Work order :: Given the records underneath, please repeat exactly the lines from the line with "Table 1: Genetic parameter settings." through the line with "Figure 5. Schematic", passing over any picture.
Data extracts below:
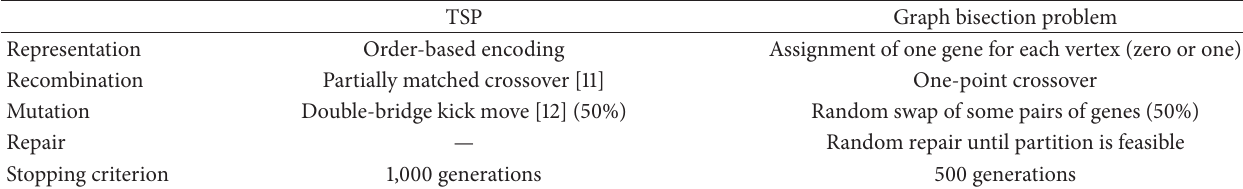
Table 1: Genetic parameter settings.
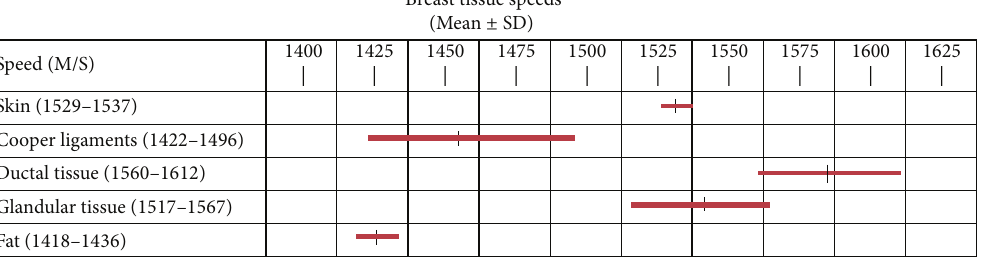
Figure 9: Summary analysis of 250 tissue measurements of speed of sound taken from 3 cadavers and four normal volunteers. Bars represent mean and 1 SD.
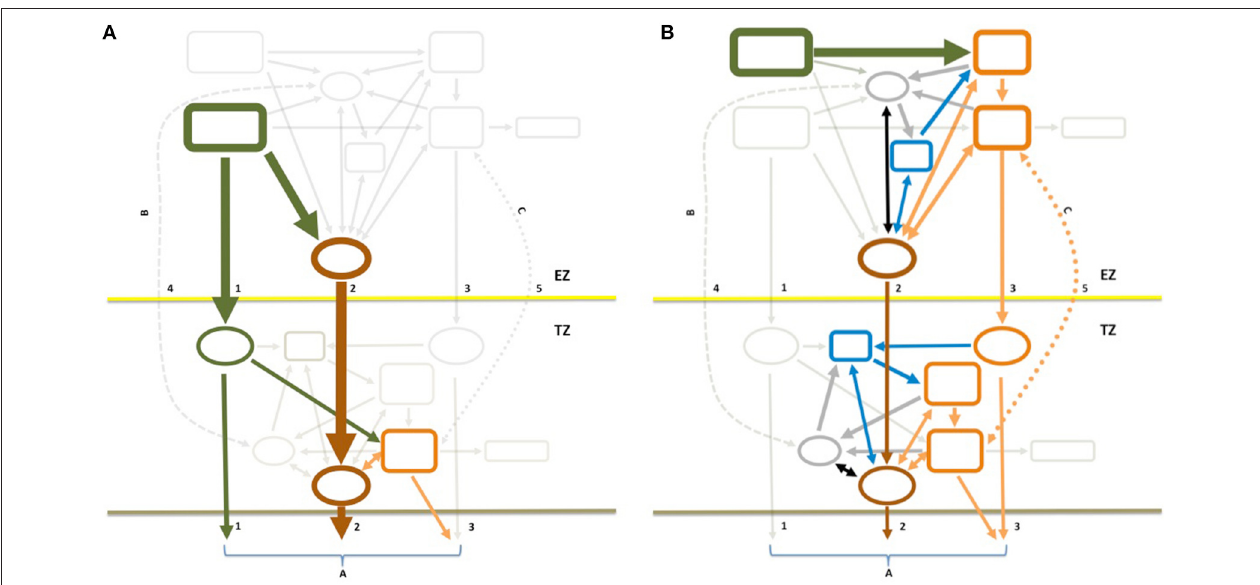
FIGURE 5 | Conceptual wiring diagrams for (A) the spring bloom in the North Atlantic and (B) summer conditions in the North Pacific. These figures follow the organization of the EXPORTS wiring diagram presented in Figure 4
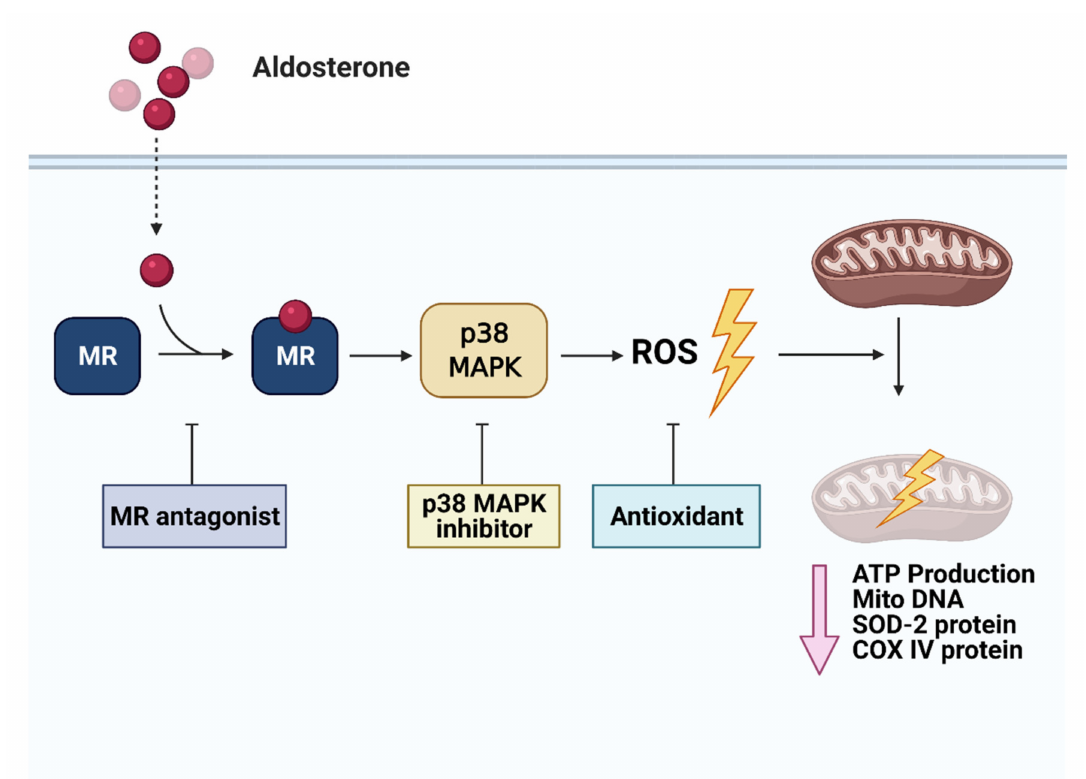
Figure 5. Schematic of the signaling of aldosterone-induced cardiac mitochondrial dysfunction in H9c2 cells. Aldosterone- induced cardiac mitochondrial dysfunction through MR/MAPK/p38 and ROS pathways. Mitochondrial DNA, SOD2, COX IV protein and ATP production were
End of Data extracts.
Data extracts below:
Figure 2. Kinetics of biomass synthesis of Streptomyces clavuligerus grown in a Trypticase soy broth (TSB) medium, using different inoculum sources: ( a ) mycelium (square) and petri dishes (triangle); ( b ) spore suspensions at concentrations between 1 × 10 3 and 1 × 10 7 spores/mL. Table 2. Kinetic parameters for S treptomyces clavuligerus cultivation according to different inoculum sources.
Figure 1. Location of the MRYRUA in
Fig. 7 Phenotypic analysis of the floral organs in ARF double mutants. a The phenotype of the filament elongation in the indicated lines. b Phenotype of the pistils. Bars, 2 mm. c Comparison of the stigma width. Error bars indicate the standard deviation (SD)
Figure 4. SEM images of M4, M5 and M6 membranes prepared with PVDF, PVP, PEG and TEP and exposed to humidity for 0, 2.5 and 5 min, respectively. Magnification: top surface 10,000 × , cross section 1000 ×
End of Data extracts.
Answer box ::
Table 1: Genetic parameter settings.
Figure 9: Summary analysis of 250 tissue measurements of speed of sound taken from 3 cadavers and four normal volunteers. Bars represent mean and 1 SD.
FIGURE 5 | Conceptual wiring diagrams for (A) the spring bloom in the North Atlantic and (B) summer conditions in the North Pacific. These figures follow the organization of the EXPORTS wiring diagram presented in Figure 4
Figure 5. Schematic of the signaling of aldosterone-induced cardiac mitochondrial dysfunction in H9c2 cells. Aldosterone- induced cardiac mitochondrial dysfunction through MR/MAPK/p38 and ROS pathways. Mitochondrial DNA, SOD2, COX IV protein and ATP production were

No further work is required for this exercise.